═══ Passage for review ═══

Introduction: Geetu Bharwaney is the founding CEO of Ei World. Geetu’s specialism is the advanced application of emotional intelligence which focuses on the awareness and development of emotional resilience & the associated micro-skills of understanding, managing and switching emotions. Geetu, is recognised as a thought leader & speaker and is a prolific author. Her chapter in The Practitioners handbook of Team Coaching expounds her approach. She is also renowned for her book on Emotional Resilience: how to be agile, adaptable and always perform at our best. Published in 2015.
Show Notes
Podcast Episode Summary: Geetu Bharwaney introduces us to a framework developed by Professor Vanessa Druskat & Dr Steven Wolff, a methodology employed by Ei, that helps teams understand the characteristics of outstanding team performance and the work necessary to cultivate this level of performance through the rules of engagement within a team. She further explores the human dimension of teams and the core emotional & social needs of a team, belonging, shared understanding and control, that have now become primary since Covid-19. Geetu litters the episode with vignettes, words of wisdom, takeaways as well as Ei’s framework that make this episode a must listen.
Points made throughout the Episode:
- Geetu’s career was highly influenced by her own struggles with Cancer and her need to explore the intersection between health/emotional wellbeing/life patterns & general lived experiences.
- Outstanding team performance is first served by getting 3 fundamentals in place, setting clear goals, having effective meetings and clear roles and responsibilities
- Research shows that these 3 fundamentals while critical only amount to average performance.
- To move the needle, outstanding team performance can be achieved by first understanding and then developing 9 team norms.
- These 9 team norms sit under 3 categories which include; Team members as individuals with each other, The team as a unit and the Team with its stakeholders
- We can think of these norms as expectations and when well delivered can achieve outcomes such as Psychological Safety, A strong sense of belonging and an ability for robust dialogue.
- By managing the emotional dimensions of a team, the team is effectively building a culture with very specific sets of norms.
- The individual category: Team Understanding, Addressing Unhelpful behaviour on a team (different from individual feedback) and how to demonstrate caring on a team
- The team as a unit: Review the team in terms of its process and achievement of intended outcomes (not outputs), Support expression on the team, Building Optimism and Solving Problems Proactively
- Team with its Stakeholders: Understand Team Context & proactively build external relations. It is important to get at the perspectives held by the team & others in terms of how they are doing against all of these norms. This engages dialogue on the team
- Everything is VUCA. We are in an accelerated mode and we need to cut through the noise to get at what is meaningful and at the heart of true performance.
- One practical tool to employ with a team is the idea of exorcising team ghosts, the ghosts of a team’s history, the ghost of the Leader, and all of the ghosts that are in the way of a team being clear about how they want to work with each other
- This exercise normalises the ghosts on teams and makes the undiscussables discussable.

═══ Information provided ═══

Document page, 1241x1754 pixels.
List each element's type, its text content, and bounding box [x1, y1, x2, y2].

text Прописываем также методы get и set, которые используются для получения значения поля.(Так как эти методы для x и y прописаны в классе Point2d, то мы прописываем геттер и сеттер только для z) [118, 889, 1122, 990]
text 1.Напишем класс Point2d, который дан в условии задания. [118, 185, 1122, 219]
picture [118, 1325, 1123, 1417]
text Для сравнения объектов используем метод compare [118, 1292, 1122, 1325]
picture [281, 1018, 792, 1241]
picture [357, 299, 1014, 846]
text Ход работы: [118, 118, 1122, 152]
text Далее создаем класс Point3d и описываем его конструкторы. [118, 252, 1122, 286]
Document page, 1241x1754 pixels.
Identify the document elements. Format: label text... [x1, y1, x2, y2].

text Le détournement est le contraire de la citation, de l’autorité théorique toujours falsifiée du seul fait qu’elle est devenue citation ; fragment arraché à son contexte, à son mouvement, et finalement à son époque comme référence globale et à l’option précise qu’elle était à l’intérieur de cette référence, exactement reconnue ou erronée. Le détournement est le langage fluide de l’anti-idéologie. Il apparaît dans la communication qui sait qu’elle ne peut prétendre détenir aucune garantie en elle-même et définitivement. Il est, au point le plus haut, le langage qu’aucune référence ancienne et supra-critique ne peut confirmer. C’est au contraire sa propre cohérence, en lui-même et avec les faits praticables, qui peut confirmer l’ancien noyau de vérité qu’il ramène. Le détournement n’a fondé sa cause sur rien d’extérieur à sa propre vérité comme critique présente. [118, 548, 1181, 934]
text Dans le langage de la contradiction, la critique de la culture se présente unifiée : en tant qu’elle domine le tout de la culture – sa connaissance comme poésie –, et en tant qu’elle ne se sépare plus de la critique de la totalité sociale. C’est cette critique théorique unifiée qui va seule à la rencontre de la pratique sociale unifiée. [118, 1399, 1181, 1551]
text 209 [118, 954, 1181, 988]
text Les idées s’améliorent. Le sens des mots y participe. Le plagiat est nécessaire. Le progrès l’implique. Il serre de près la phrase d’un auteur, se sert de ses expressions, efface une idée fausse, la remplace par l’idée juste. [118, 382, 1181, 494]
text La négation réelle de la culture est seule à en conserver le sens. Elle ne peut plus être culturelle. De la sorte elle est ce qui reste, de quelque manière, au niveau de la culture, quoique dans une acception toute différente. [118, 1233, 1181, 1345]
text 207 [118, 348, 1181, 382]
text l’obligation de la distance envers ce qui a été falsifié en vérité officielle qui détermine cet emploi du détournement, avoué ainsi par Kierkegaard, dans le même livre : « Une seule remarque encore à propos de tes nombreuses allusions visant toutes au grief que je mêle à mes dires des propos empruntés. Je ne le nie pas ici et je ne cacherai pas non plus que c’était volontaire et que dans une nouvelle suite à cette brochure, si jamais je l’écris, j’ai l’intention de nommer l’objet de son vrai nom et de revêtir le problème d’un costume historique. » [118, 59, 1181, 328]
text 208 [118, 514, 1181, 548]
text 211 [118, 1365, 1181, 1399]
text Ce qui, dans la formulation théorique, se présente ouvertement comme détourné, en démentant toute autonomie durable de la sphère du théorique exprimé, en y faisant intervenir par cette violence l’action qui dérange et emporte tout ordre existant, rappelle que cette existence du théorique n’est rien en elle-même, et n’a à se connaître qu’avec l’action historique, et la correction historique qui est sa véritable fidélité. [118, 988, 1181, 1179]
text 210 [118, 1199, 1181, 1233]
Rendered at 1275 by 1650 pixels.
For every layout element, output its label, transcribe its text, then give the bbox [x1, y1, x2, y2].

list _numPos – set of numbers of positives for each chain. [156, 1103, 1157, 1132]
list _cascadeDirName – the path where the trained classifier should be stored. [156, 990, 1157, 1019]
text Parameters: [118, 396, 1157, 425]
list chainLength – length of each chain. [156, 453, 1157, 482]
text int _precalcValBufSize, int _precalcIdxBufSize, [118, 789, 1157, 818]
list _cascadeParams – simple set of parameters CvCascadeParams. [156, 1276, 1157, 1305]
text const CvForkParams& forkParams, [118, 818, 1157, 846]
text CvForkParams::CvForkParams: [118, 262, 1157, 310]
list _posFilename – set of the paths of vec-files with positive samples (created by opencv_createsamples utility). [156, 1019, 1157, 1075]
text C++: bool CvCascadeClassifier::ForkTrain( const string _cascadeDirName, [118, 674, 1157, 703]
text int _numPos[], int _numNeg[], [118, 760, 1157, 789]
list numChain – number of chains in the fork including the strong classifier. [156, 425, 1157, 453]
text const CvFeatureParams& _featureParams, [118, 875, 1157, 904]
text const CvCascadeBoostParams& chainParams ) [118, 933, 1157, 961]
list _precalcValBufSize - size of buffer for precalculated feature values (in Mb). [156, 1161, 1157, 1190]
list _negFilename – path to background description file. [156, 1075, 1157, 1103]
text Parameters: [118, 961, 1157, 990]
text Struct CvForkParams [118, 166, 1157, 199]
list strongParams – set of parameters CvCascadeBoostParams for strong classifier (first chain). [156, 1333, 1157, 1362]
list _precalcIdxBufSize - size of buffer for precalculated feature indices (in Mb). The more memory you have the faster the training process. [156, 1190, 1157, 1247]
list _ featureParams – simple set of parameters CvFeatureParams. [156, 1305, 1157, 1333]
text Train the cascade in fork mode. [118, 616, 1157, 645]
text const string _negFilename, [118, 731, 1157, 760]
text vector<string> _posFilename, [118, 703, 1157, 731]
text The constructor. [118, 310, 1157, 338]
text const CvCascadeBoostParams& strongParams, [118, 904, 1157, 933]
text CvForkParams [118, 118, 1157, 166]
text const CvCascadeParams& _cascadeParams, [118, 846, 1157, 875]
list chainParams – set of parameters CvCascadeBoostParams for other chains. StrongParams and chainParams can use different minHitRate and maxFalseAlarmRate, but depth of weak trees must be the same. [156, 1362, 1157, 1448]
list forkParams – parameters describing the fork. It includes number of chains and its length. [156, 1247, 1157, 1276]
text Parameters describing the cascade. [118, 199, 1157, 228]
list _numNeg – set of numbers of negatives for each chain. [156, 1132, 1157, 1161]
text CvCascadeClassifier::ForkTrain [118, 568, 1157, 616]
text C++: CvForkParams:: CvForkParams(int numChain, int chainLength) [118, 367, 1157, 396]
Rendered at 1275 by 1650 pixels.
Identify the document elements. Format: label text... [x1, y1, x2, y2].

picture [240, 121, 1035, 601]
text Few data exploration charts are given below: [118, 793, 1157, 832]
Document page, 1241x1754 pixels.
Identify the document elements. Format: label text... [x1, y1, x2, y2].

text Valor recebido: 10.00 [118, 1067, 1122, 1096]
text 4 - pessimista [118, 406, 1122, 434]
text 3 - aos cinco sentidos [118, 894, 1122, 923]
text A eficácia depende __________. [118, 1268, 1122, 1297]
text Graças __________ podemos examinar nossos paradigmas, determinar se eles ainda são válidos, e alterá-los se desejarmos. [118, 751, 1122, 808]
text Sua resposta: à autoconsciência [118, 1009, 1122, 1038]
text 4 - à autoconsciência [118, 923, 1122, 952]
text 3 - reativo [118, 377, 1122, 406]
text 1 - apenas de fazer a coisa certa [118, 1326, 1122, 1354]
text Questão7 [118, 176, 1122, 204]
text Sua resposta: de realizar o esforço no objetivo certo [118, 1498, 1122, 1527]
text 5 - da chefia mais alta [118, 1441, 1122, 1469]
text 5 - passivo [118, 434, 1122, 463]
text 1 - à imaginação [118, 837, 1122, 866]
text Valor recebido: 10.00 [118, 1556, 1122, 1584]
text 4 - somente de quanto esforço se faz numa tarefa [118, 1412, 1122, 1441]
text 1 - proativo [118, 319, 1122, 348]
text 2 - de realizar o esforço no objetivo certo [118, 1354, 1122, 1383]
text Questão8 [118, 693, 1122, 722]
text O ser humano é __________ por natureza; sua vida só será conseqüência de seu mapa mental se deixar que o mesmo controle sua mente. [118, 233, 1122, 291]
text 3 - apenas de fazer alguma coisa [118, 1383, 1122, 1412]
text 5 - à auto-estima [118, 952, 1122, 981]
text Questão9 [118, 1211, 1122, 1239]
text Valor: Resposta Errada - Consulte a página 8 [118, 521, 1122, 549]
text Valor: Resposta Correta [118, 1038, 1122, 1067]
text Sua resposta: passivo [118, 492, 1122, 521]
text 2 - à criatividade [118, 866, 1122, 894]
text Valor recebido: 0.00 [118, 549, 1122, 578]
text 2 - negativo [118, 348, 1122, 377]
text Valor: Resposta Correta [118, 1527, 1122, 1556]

═══

- [Work instruction A]:
From the podcast show notes on team performance, list every norm given under the category "The team as a unit."
- [Work instruction B]:
Based on the podcast show notes on team performance, do these statements agree with the text? (i) Geetu Bharwaney's book on emotional resilience came out in 2015. (ii) The three fundamentals are enough on their own to produce outstanding team performance. (iii) Geetu Bharwaney developed the team framework herself.
- [Work instruction C]:
Pick up the podcast show notes on team performance after their last point, and add more notes in the same style.

- [Answer section A]:
- Review the team in terms of its process and achievement of intended outcomes (not outputs)
- Support expression on the team
- Building Optimism
- Solving Problems Proactively

- [Answer section B]:
(i) Yes: "Published in 2015."
(ii) No: "these 3 fundamentals while critical only amount to average performance."
(iii) No: "a framework developed by Professor Vanessa Druskat & Dr Steven Wolff"

- [Answer section C]:
- Tools like the one above help free and also release the many pent up emotions that exist on teams
- Ei’s approach with a team starts by getting clear on the business imperative and then moving to the pains experienced by team members. Ei, then moves to educate the team on the Emotional Framework explored above and it helps the team to quickly benchmark itself and then chose the work.
- A more in depth approach is detailed in Geetu’s chapter in David Clutterbucks book, The Practitioners Guide to Team Coaching.
- Covid-19 has brought the human dimension of teams to the foreground.
- What was known about the core emotional and social needs of a team is now centre stage. Three core needs include belonging, shared understanding and control or the autonomy to have a modicum of control in a very uncertain world.
- If more Leaders can understand this human dimension they will be in better service of a team
- A reset is needed if we are to explore our collective trauma and psyche on teams.
- It starts with the self. Selfcare, Self-reflection and self-responsibility – means put self -first if we are then to tend to others
- The ART of self-leadership means building self-awareness, resilience and then my contribution in the team.
- Geetu, implores us to mine the opportunity 2020 has afforded the planet-don’t act with yesterday’s thinking, instead use the wisdom gleaned in 2020 and the wisdom we already know to rich dialogue.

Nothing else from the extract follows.